I’ve already broken all my resolutions. This is a good thing.
Although I have been telling friends I made *no* resolutions, the truth is I did — I made a mental list of small things and behaviours I wanted to change in the new year. It’s January 25 and I’ve broken each of them.
“Dry” January — like many people, I considered a month of pure sobriety, knowing full well it wouldn’t last. I don’t actually consume much alcohol in my day to day life, but when I do, I enjoy it. Typically I have a glass of wine over dinner with friends, or a cocktail on a night out. My behaviour wasn’t the cause of the resolution — it was the realization that default social activities were all closely paired with alcohol consumption. Seeing friends had become a cycle of “having a drink” or “grabbing a beer” that meant I was consuming even when I didn’t want to; even when I didn’t enjoy it. So, I said no to dry January and said yes to uncoupling my social life and alcohol consumption. Enter the rise of walks, homemade brunches, afternoons in the park, and lingering dinners. The funny thing is how simple it was. I’ve spent more time cooking at home with friends in the last 25 days than I did in the previous six months.
Writing 500 words a day. This is a classic one for me. While I don’t always enjoy the process of writing, I always enjoy the results. But, in about a week I realized I wasn’t writing nearly as much as I said I would. Then I realized I most certainly had reviewed over 1000 words of writing each day. I enjoy reading other people’s writing, and will send my friends full red-lined copies of their draft blog posts, grad-school admissions essays, and other long form written work with copious comments. Once I realized that this was accomplishing the same goal as writing the words myself — making me more conscious of the structure of written prose — it became so much more fun. Realizing that “writing” was a resolution I could apply in different ways to the service of different people (not exclusively myself), I enjoyed it more. And I’ve accomplished this goal every day.
Cheese. Yes, cheese. I knew dry January was not going to be my thing, but I did toy with the idea of banning cheese. I spent most of November and December eating from too many cheese plates and holiday parties, and spent 19 days in Europe over the holidays, where I indulged in lots and lots of cheese. I joked that December should be renamed “cheese.”
I thought eliminating cheese for a month would be an easy and healthy goal. I don’t buy much cheese to eat at home, and whenever it’s available at restaurants or parties there are always other options. But then there was a block of blue cheese at a friend’s house one afternoon in early January, and of course I had to have some. The resolution I accomplished has been to enjoy cheese (and other foods, too) for its quality and the memories associated with it. I tried dozens of fresh, organic cheeses during the week I spent alone with my brother in France, our first time traveling together as adults.
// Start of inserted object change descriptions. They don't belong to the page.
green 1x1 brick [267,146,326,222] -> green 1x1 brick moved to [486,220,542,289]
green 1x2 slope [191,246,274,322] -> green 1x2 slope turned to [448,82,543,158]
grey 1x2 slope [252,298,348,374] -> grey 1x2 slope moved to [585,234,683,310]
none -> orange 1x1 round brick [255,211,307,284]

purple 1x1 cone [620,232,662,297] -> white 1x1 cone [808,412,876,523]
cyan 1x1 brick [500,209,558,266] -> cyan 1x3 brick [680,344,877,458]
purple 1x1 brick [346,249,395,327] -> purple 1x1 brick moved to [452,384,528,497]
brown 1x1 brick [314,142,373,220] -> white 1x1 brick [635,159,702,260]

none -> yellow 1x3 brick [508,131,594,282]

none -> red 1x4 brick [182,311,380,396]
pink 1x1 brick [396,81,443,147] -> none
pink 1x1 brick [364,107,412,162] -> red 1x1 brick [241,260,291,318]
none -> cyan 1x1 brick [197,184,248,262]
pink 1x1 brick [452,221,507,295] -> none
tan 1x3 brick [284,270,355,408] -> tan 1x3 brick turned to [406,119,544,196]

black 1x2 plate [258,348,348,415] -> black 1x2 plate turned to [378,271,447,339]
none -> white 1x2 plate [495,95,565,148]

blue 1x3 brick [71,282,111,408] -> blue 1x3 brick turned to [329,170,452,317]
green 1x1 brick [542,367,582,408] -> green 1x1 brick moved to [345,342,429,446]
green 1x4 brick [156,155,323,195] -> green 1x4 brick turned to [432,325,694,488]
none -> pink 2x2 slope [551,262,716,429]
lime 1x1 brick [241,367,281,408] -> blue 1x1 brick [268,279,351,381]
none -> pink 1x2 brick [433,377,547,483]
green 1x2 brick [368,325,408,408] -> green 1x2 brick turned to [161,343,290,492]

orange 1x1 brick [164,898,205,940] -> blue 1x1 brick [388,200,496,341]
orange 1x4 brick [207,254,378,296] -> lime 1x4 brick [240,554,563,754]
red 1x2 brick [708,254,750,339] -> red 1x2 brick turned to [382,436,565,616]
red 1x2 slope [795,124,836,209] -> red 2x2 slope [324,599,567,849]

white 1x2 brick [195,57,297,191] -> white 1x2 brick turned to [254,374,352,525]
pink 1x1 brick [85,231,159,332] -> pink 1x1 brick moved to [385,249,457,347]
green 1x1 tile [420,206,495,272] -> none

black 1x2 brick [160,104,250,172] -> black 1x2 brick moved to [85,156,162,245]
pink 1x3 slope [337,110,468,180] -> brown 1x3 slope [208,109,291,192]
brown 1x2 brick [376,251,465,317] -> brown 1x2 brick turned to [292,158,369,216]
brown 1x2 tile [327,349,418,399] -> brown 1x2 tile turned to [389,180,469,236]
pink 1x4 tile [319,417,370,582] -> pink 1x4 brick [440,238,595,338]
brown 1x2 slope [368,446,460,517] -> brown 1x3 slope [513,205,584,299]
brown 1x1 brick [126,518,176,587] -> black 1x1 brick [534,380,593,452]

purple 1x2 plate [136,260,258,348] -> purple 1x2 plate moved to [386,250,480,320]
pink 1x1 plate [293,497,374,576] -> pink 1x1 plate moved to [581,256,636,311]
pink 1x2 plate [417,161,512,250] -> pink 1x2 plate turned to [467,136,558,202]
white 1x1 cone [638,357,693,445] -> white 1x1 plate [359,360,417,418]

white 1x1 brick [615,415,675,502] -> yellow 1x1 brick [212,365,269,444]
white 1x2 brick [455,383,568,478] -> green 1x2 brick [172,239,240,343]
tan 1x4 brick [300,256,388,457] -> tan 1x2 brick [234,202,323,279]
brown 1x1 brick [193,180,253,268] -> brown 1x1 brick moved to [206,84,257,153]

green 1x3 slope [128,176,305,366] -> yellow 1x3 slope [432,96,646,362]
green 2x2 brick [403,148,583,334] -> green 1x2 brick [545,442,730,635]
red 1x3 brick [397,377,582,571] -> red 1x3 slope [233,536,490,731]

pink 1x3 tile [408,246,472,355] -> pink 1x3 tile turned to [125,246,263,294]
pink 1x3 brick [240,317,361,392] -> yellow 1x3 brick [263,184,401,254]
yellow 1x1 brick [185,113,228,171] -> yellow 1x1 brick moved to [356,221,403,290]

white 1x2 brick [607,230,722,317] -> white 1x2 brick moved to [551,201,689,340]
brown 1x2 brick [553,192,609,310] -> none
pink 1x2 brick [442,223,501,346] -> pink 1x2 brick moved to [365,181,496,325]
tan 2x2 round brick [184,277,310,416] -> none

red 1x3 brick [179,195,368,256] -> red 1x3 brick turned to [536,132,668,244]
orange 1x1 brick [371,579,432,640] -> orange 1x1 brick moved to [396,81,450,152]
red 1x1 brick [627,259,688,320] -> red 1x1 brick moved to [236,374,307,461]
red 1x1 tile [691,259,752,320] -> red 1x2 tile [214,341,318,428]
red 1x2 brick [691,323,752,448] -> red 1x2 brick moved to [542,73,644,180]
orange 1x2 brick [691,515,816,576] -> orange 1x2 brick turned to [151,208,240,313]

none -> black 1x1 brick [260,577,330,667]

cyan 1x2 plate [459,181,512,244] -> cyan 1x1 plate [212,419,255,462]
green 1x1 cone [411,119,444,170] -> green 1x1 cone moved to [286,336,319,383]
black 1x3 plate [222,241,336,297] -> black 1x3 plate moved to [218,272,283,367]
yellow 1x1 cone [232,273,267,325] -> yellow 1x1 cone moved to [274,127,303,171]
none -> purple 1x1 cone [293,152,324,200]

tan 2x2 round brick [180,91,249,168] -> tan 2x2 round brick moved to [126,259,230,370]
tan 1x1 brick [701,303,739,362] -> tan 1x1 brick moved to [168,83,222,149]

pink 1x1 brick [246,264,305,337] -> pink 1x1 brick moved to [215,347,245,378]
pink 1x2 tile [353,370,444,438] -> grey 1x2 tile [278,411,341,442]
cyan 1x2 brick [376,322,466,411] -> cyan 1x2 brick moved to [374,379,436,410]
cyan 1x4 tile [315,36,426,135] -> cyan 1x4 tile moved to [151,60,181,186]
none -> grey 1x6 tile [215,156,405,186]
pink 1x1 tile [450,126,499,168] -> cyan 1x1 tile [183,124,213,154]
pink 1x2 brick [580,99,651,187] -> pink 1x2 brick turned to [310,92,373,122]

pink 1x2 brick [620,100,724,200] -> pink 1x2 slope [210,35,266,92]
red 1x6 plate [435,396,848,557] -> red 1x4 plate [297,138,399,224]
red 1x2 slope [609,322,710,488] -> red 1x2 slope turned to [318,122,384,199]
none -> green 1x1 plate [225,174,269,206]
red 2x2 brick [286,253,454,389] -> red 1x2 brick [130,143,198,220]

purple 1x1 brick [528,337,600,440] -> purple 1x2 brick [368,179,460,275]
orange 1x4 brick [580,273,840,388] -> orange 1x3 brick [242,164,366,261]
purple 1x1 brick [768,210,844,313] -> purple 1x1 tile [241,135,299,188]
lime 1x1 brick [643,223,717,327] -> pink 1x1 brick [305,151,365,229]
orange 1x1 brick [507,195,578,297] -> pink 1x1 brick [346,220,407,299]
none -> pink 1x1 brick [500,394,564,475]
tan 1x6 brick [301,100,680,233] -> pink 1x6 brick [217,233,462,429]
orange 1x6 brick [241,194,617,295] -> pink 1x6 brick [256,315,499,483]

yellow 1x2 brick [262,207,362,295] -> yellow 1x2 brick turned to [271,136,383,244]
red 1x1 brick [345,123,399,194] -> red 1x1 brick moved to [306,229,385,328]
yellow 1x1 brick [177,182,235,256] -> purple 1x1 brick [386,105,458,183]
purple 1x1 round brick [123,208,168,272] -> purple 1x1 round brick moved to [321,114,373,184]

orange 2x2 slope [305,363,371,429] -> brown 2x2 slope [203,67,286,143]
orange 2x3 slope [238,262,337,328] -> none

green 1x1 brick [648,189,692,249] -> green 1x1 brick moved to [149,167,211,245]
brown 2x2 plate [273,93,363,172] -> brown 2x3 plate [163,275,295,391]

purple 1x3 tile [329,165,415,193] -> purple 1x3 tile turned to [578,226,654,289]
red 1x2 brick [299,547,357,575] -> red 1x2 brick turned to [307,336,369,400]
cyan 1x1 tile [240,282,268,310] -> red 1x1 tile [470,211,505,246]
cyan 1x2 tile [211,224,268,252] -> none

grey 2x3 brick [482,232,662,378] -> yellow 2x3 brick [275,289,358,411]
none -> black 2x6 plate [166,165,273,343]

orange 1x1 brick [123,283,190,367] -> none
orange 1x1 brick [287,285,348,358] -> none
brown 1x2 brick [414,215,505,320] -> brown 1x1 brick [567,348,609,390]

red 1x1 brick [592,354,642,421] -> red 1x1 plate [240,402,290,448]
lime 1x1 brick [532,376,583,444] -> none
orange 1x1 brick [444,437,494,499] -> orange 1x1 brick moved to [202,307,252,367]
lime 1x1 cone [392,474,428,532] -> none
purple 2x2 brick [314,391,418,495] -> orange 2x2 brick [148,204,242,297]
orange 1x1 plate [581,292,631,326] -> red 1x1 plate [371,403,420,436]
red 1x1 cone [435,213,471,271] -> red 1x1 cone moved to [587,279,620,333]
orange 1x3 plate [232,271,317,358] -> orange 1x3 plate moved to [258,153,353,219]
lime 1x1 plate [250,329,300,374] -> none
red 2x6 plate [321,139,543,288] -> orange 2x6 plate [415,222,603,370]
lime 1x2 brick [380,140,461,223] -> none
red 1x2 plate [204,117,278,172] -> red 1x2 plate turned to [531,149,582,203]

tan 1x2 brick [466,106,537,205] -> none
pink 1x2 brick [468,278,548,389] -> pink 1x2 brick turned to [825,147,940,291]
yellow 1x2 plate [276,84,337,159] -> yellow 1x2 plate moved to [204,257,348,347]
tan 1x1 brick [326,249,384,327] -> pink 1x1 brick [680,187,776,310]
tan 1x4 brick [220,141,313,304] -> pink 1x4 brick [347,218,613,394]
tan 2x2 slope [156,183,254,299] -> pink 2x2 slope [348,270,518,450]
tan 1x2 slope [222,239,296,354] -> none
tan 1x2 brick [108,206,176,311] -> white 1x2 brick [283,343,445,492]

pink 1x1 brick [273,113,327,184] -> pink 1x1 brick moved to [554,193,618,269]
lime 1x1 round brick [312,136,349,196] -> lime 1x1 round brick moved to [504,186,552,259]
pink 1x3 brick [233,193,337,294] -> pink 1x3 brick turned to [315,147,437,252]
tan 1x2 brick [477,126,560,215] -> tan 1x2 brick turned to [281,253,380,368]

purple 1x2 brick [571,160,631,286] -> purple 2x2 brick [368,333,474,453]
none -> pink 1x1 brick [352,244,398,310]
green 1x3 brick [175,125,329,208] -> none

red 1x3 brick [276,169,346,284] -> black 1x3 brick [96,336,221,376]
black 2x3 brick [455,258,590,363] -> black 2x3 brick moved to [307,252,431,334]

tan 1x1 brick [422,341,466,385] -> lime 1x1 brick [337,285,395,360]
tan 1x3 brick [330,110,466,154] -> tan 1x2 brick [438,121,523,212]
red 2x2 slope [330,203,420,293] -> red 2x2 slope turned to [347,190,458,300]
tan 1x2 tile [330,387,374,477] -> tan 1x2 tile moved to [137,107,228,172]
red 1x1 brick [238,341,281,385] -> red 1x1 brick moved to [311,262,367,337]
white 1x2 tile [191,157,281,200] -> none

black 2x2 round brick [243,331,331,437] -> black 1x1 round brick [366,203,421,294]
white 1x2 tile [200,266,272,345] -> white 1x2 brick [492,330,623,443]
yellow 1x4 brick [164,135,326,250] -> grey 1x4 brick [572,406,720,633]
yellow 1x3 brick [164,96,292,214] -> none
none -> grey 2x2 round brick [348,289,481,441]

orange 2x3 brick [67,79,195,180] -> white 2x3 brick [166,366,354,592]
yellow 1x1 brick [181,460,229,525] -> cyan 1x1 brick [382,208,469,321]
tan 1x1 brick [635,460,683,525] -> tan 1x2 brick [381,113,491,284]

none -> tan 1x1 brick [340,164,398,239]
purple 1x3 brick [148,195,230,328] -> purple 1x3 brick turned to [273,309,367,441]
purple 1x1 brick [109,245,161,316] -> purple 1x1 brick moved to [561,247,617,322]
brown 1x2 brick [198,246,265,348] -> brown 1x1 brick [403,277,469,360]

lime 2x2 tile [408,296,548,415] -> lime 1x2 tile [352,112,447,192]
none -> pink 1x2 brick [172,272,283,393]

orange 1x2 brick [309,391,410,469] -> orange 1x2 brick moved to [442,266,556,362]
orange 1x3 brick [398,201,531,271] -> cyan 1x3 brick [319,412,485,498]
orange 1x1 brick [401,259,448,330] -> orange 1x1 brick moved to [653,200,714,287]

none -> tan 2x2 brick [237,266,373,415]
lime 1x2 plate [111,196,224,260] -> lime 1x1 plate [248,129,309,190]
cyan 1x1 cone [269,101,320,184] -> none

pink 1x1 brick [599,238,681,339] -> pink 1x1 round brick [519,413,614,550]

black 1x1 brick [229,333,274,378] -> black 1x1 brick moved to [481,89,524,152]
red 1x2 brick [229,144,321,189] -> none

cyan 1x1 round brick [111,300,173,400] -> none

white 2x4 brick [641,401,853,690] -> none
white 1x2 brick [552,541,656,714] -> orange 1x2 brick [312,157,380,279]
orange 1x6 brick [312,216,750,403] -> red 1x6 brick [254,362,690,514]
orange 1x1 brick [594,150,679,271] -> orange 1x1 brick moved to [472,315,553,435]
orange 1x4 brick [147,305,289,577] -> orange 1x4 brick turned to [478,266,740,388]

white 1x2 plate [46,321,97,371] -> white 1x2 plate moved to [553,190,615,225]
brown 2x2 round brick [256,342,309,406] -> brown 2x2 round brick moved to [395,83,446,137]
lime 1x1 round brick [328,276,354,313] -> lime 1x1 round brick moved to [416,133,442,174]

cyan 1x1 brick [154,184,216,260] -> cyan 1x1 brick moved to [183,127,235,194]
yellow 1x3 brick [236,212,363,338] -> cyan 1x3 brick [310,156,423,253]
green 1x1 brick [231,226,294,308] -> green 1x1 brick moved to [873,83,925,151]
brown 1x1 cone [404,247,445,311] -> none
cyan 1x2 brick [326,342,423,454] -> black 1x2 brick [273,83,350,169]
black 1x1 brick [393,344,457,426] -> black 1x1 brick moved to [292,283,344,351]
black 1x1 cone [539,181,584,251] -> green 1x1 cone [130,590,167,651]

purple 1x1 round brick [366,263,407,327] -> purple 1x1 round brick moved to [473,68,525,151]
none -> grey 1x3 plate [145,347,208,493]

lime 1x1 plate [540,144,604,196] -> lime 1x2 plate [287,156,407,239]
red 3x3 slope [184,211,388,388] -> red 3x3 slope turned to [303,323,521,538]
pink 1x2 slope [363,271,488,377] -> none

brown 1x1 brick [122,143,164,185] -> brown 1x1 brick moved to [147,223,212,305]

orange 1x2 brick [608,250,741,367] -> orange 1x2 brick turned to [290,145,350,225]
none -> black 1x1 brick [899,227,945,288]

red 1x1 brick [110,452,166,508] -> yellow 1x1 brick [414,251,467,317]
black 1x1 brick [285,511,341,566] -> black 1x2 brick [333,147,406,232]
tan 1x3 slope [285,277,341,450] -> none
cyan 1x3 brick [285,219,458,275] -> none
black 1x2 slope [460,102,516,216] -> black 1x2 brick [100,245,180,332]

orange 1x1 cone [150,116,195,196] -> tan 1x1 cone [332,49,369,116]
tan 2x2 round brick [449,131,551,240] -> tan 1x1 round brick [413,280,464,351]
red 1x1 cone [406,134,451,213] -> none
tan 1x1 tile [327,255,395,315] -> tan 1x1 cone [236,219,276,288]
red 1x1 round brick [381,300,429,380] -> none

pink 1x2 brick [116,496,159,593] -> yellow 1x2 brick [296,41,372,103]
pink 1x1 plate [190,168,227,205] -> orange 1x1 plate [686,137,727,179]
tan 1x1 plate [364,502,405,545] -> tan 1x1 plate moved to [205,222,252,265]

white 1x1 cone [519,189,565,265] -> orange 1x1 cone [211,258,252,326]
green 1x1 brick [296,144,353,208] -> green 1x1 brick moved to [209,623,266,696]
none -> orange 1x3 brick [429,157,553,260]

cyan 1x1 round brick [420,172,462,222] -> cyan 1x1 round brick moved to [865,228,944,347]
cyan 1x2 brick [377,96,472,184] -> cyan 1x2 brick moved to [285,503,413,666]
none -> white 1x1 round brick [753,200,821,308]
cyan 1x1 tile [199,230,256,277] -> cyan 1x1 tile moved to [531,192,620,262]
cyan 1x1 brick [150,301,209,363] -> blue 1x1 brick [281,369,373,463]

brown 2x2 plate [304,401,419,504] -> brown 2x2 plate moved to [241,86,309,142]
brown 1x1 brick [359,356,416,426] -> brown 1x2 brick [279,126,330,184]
We went to the local Bio-Coop (just like it sounds, an organic coop) and bought cheese after cheese and had picnics of jam and fresh baguette daily. I was right — American cheese is just as gross as I remembered. So I just don’t eat the ones I don’t like. I only eat the good stuff and when I do, I enjoy it without guilt. Mission accomplished.
I’m still reorganizing my “resolutions” around what is useful, what is helpful. I’m not interested in the guilt economy of forming and breaking resolutions, but the realization I can change the goals to suit my needs has left me feeling a lot more in control of the year ahead.